The Fashionable Future
Staying true to the idea that fashion is ever changing, NYFW is going through major changes itself. The shows from this February are the last that will be shown at the Lincoln Center; however, the newest location of the shows has not yet been released. Along with the change in location, Mercedes-Benz will no longer have any affiliations with the show (Racked). Social media and online media coverage have both helped NYFW grow into the international sensation that it is today, but they have also changed the dynamic of the event. Originally this week was created to show editors the upcoming season’s trends and have them published in magazines for the general public, but now all the collections are published online within hours of the show premiering. The instant access allows the customer to engage with the new trends faster, and therefore requires magazines to react much more quickly to the trends and customers. Now that the customer is able to see the shows online, whether in pictures or through live feeds, there is concern that the shows are going to become more geared toward pleasing the customer instead of the editors and buyers who actually attend the shows (Racked). The future of NYFW does face challenges in dealing with online coverage and balancing the desire to please the customer while still pleasing editors. Yet Fashion Week still has great things going for it. The CFDA recently purchased the Fashion Calendar, which is the official schedule of all the shows during the week (Racked). Purchasing the calendar is a huge accomplishment for the CFDA because now they have control over when certain designers hold their shows and on what days all the events take place. Previously, the calendar was controlled by one woman, named Ruth Finley, who scheduled everything with pencil and paper. Now the CFDA will be able to translate the calendar onto computers, making it more accessible and easier to manage.

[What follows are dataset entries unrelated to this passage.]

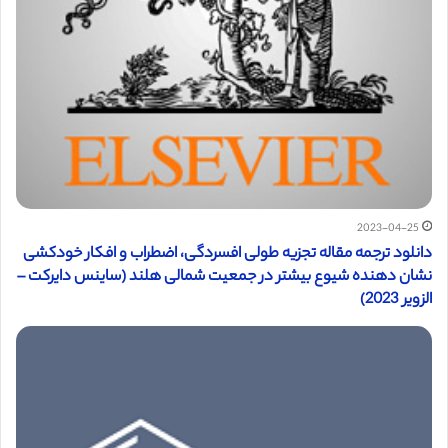
2023-04-25
دانلود ترجمه مقاله تجزیه طولی افسردگی، اضطراب و افکار خودکشی
نشان دهنده شیوع بیشتر در جمعیت شمالی هلند (ساینس دایرکت –
الزویر 2023)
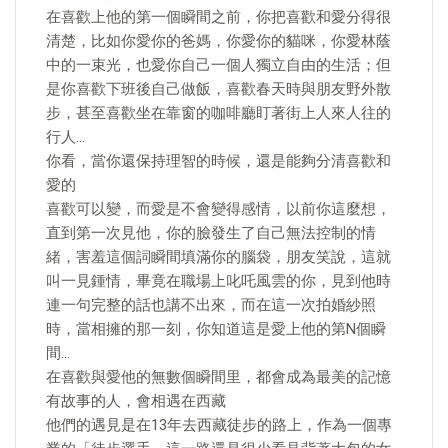
在喜歡上他的第一個瞬間之前，你把喜歡和愛分得很
清楚，比如你愛你的爸媽，你愛你的貓咪，你愛林蔭
中的一束光，也愛你自己一個人獨立自由的生活；但
是你喜歡下班後自己做飯，喜歡春天時與朋友野外散
步，甚至喜歡坐在靠窗的咖啡廳盯著街上人來人往的
行人…
你看，當你還保持理智的時候，還是能夠分清喜歡和
愛的
喜歡可以變，而愛是不會變得感情，以前你這麼想，
直到第一次見他，你的臉發生了自己無法控制的情
緒，害羞這個詞瞬間填滿你的腦袋，朋友笑說，這就
叫一見鍾情，畢竟在職場上叱吒風雲的你，見到他時
連一句完整的話也講不出來，而在這一次拍婚紗照
時，當相擁的那一刻，你知道這是愛上他的第N個瞬
間…
在喜歡與愛他的無數個瞬間里，都會成為最美的記憶
有故事的人，會相遇在西藏
他們的遇見是在13年去西藏徒步的路上，作為一個專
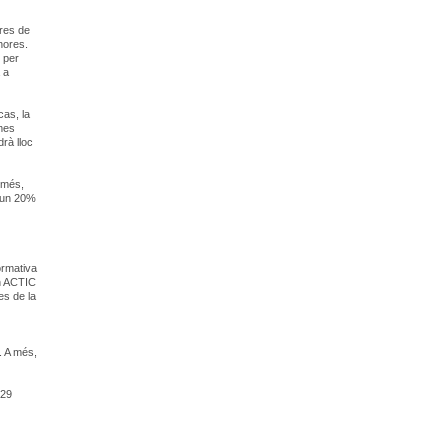
ores de
hores.
ó per
 a
cas, la
ames
drà lloc
 més,
n un 20%
ormativa
en ACTIC
es de la
. A més,
 29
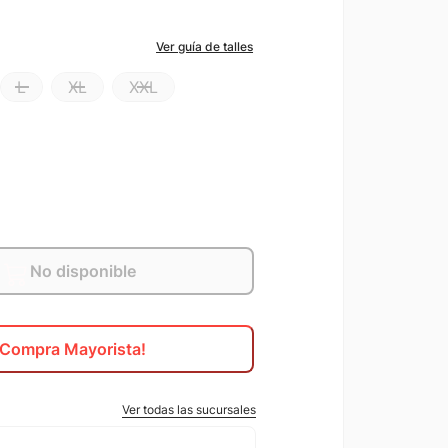
Ver guía de talles
L
XL
XXL
No disponible
¡Compra Mayorista!
Ver todas las sucursales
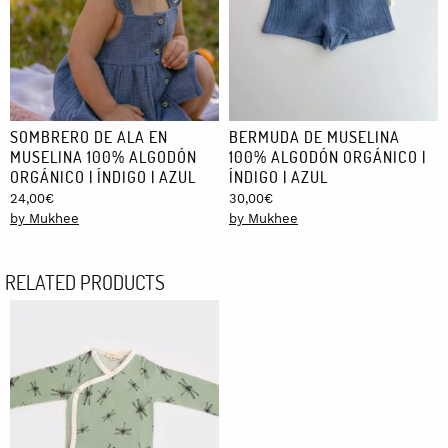
SOMBRERO DE ALA EN
BERMUDA DE MUSELINA
MUSELINA 100% ALGODÓN
100% ALGODÓN ORGÁNICO |
ORGÁNICO | ÍNDIGO | AZUL
ÍNDIGO | AZUL
24,00
€
30,00
€
by Mukhee
by Mukhee
RELATED PRODUCTS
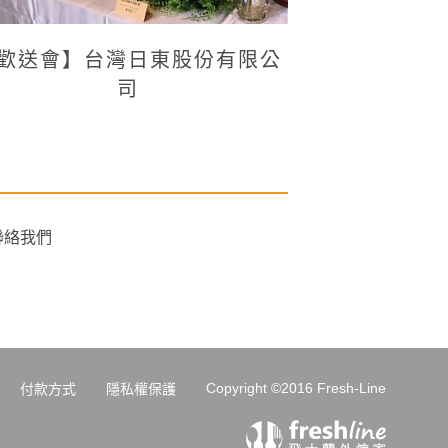
歡送會】台灣日東股份有限公
司
聯絡我們
Copyright ©2016 Fresh-Line
付款方式
隱私權保護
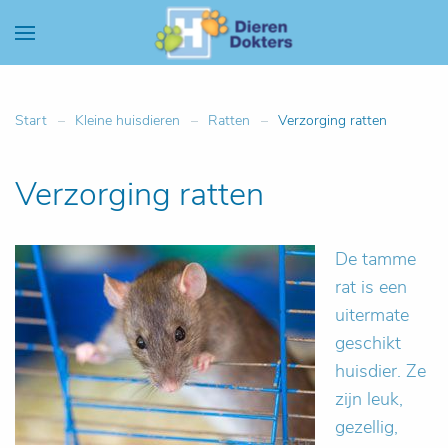
Start
Kleine huisdieren
Ratten
Verzorging ratten
Verzorging ratten
De tamme
rat is een
uitermate
geschikt
huisdier. Ze
zijn leuk,
gezellig,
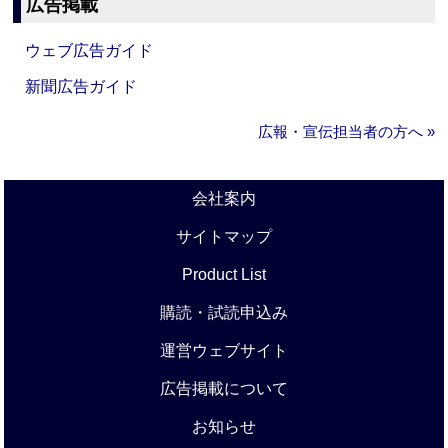
広告掲載
ウェブ広告ガイド
新聞広告ガイド
広報・宣伝担当者の方へ »
会社案内
サイトマップ
Product List
購読・試読申込み
運営ウェブサイト
広告掲載について
お知らせ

A fashion publicist had an idea and 72 years later, that idea is New York Fashion Week. Eleanor Lambert saw a need for American designers to have a bigger presence in the fashion world, for them to be on the same level as French and Italian designers. The show has grown from being exclusive to editor-only runway shows to 350 shows attended by everyone from Anna Wintour, editor and chief of Vogue magazine, to countless celebrities, to fashion bloggers. This Fashion Week embodies how fashion can be translated from high-end luxury to street style worn by the everyday person. Although the ceremony of the event my seem trivial to some bystanders, the clothes that are featured are seen more as works of art than pieces of fabric sewn together ― thanks to Eleanor Lambert and her one idea.